Think you’re reducing kilojoules by using fat free dressing? Maybe, but we absorb more salad nutrients when we prepare them with fat – the right type of fat. Pulling a fat free dressing off the supermarket shelf may seem an easy option, but many of these dressings use a fatty substance called lecithin, but extra virgin olive oil is best as it contains the most phytonutrients.
You also get more nutritional benefit from green leafy vegetables either by briefly stir-frying them in oil or serving with a home-made dressing using olive oil. The lutein and zeaxanthin nutrients – carotenoids – in green leafy vegetables are vital for eye health, so serving them with a little of the ‘good fats’ will help their absorption.
Having a little oil with veg may also increase the absorption of fat-soluble vitamins such as vitamins A, D, E and K.
You probably know that nutrient levels drop quickly once fruit and vegetables are picked. Vegetables can lose up to 40 per cent of their folic acid, zinc and vitamin C in just two days.
Because frozen fruit and veggies are usually chilled within hours of being picked, locking in their nutrients and cancer-fighting antioxidants, sometimes frozen is better than fresh. Especially when you consider how long it can take to pick, transport, store then sell from a supermarket or fruit shop.
But if you can grow veggies or salad greens at home, then pick just before you need them, you maximise the nutrition benefits.

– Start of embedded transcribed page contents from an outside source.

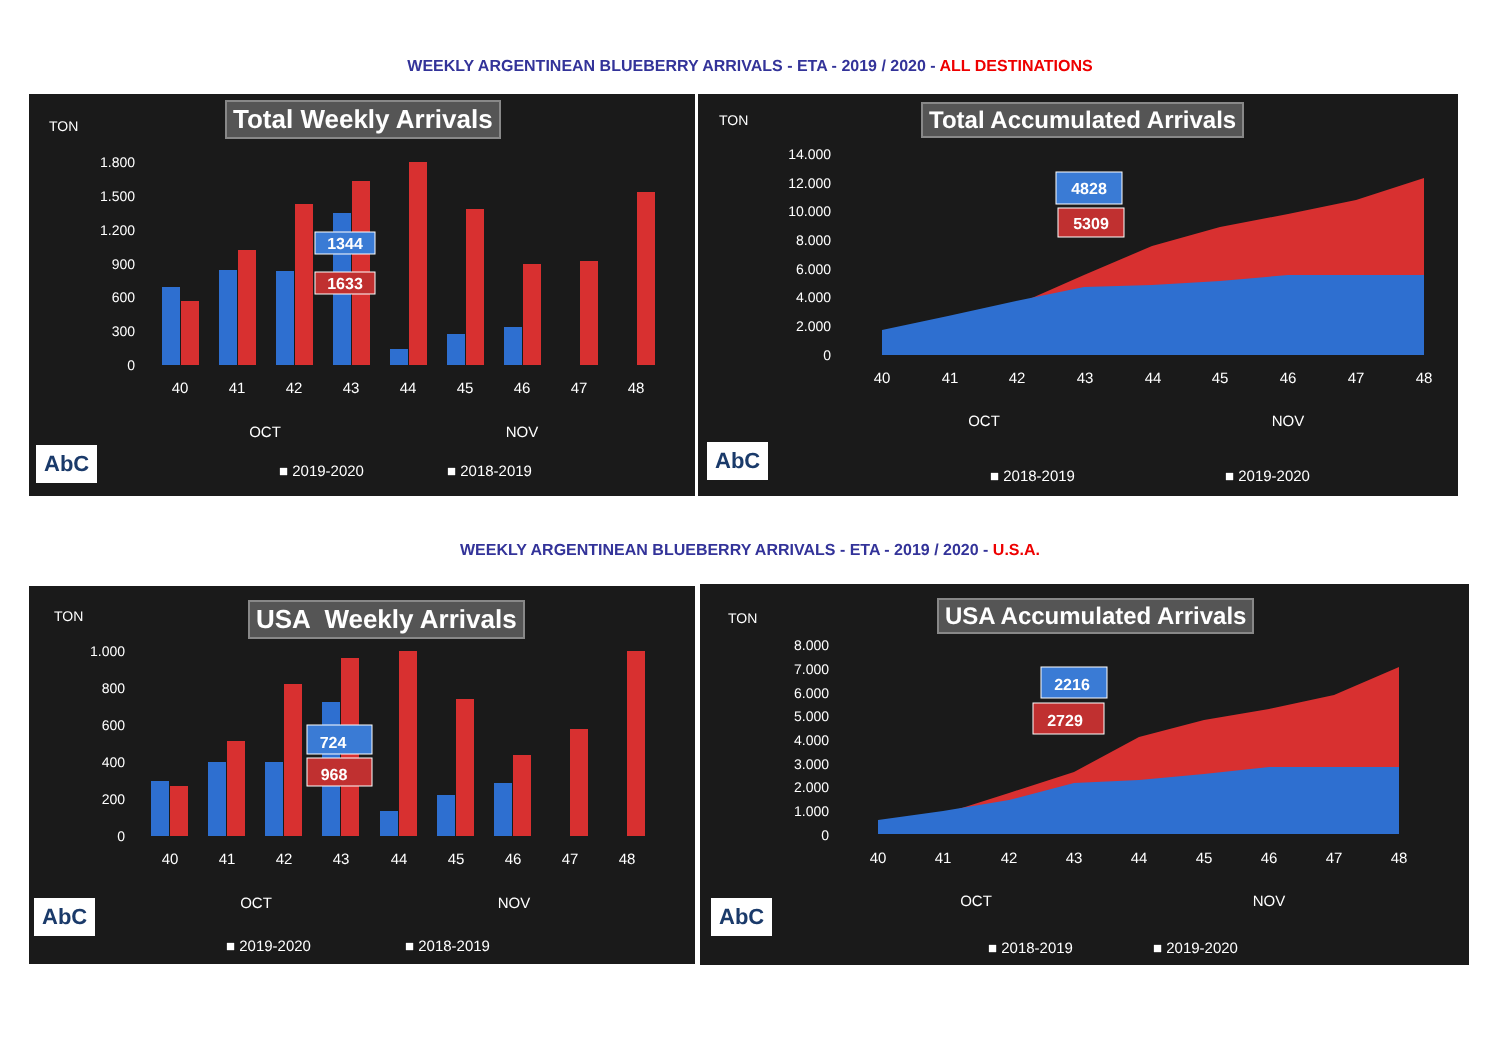WEEKLY ARGENTINEAN BLUEBERRY ARRIVALS - ETA - 2019 / 2020 - ALL DESTINATIONS
1.800
1.500
1.200
900
600
300
0
40
41
42
43
44
45
46
47
48
OCT
NOV
1344
1633
Total Weekly Arrivals
TON
AbC ■ 2019-2020 ■ 2018-2019
14.000
12.000
10.000
8.000
6.000
4.000
2.000
0
40
41
42
43
44
45
46
47
48
OCT
NOV
4828
5309
Total Accumulated Arrivals
TON
AbC
■ 2018-2019 ■ 2019-2020
WEEKLY ARGENTINEAN BLUEBERRY ARRIVALS - ETA - 2019 / 2020 - U.S.A.
1.000
800
600
400
200
0
40
41
42
43
44
45
46
47
48
OCT
NOV
724
968
USA Weekly Arrivals
TON
AbC
■ 2019-2020 ■ 2018-2019
8.000
7.000
6.000
5.000
4.000
3.000
2.000
1.000
0
40
41
42
43
44
45
46
47
48
OCT
NOV
2216
2729
USA Accumulated Arrivals
TON
AbC
■ 2018-2019 ■ 2019-2020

And the longer you cook, the better. Heat changes the antioxidant lycopene in tomatoes into a more readily absorbable form. So canned tomatoes are much higher in phytonutrients; and tomato paste, being more concentrated, is even better. Lycopene has been recognised as protective against prostate cancer, so a more readily available and biologically active way of getting more is ideal.
And research shows cooking fibrous vegetables, like carrots and parsnips, releases more beta-carotene (a nutrient the body converts to vitamin A, essential for healthy vision, skin and immunity).

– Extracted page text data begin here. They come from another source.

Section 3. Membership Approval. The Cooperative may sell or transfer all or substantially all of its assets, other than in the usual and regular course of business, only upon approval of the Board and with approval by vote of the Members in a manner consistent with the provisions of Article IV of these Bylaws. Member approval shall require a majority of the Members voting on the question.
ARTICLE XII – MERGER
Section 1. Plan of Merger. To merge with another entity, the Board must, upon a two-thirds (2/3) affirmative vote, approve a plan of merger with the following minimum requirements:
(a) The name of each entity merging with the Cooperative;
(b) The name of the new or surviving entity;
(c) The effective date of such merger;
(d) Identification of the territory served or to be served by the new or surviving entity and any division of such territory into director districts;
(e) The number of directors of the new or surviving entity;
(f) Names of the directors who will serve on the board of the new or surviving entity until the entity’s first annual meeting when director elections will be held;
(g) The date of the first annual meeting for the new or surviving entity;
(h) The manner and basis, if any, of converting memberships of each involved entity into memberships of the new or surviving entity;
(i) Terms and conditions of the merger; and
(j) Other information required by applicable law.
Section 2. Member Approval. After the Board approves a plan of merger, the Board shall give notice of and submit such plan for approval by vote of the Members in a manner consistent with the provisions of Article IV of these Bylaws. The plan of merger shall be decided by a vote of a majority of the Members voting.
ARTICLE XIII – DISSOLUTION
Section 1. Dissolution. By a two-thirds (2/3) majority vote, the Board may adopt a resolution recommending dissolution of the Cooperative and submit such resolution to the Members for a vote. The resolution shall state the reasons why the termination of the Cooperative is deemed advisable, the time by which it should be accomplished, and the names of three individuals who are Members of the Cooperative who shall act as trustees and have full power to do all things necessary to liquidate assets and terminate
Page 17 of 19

Did you know that dried beans are some of the most phytonutrient-rich foods, but canned have more antioxidants? But if you cook dried beans, let them remain in the liquid for an hour afterwards to reabsorb some of the nutrients. Alternatively, use a pressure cooker; one study found that beans in a pressure cooker had more antioxidants than those cooked using other methods.

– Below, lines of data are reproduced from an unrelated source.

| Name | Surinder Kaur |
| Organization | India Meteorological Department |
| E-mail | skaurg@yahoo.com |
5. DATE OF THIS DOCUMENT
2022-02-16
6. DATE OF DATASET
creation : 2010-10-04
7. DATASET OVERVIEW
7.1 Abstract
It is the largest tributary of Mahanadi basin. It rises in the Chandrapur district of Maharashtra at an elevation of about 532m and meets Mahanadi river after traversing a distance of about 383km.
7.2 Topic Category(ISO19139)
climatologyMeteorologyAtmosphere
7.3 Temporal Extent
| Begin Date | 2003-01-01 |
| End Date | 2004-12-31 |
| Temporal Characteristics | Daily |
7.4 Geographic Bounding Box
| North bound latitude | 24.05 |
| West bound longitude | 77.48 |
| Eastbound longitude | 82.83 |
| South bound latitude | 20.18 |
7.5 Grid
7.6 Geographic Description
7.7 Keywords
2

It may seem convenient to pick up a bag of chopped carrots or broccoli florets, but it will be less nutritious than buying whole carrots or a head of broccoli. Antioxidants and other phytonutrients start to break down as soon as they are exposed to light and air – you see this oxidation process with sliced apples.
One study found that after ten days — the time it took to get the vegetable from field to shop — broccoli lost 75% of flavonoids (a type of antioxidant) and 80 per cent of glucosinolates (compounds believed to break down cancer-causing substances and stimulate the immune system). Buy the freshest broccoli you can and cook it straight away.
Instead of throwing out the tops of beetroot, toss in the dark green parts (which have a higher concentration of phytonutrients). And don’t forget vegetable peelings, which often contain a higher concentration of antioxidants than the rest of the vegetable. Roast then eat them like chips.